L’aumento della spesa militare sta trasformando la Germania in uno dei principali poli industriali della difesa europea. Il possibile trasferimento a Unterlüß di parte della produzione degli Atacms e l’acquisizione di Ffg da parte di Deutz mostrano come Berlino stia attirando tecnologie, investimenti e capacità manifatturiere, andando oltre il semplice rafforzamento della Bundeswehr. Il riarmo tedesco assume così una funzione di politica industriale e tende a spostare verso la Germania una quota crescente della produzione militare continentale

La crescita della spesa militare europea sta modificando il ruolo industriale della Germania. Berlino non si limita ad aumentare gli acquisti per le proprie forze armate, ma sta attirando sul territorio nazionale produzioni finora concentrate negli Stati Uniti e favorendo la nascita di gruppi capaci di operare lungo una parte sempre più ampia della filiera. L’accordo sui missili Atacms tra Rheinmetall e Lockheed Martin e l’acquisizione di Ffg da parte di Deutz appartengono a settori differenti, ma indicano la stessa traiettoria.
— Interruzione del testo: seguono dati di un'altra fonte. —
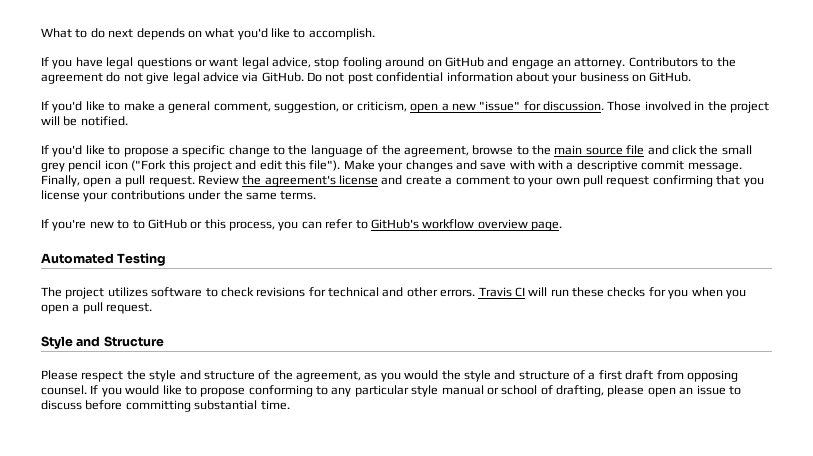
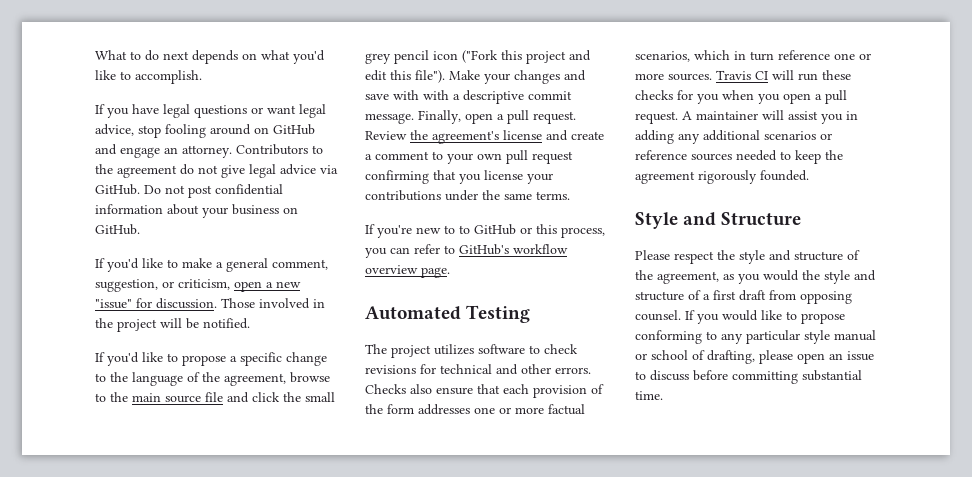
(476, 293) none -> [365,384,604,398] [365,404,585,415] [635,50,871,62] [635,73,712,81] Checks also ensure that each provision of the form addresses one or more factual scenarios, which in turn reference one or more sources.
(153, 308) none -> [682,110,858,124] [635,130,832,144] [635,150,843,164] [635,170,809,184] A maintainer will assist you in adding any additional scenarios or reference sources needed to keep the agreement rigorously founded.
La prima fabbrica estera degli ATACMS

Lockheed Martin e Rheinmetall hanno firmato un memorandum per trasferire nel sito tedesco di Unterlüß parte della produzione degli Army Tactical Missile System. Se arriveranno le autorizzazioni di Washington, l’impianto diventerà il primo a costruire gli Atacms fuori dagli Stati Uniti. Il progetto prevede una joint venture e un centro europeo per la produzione, l’integrazione e la distribuzione dei missili destinati agli alleati.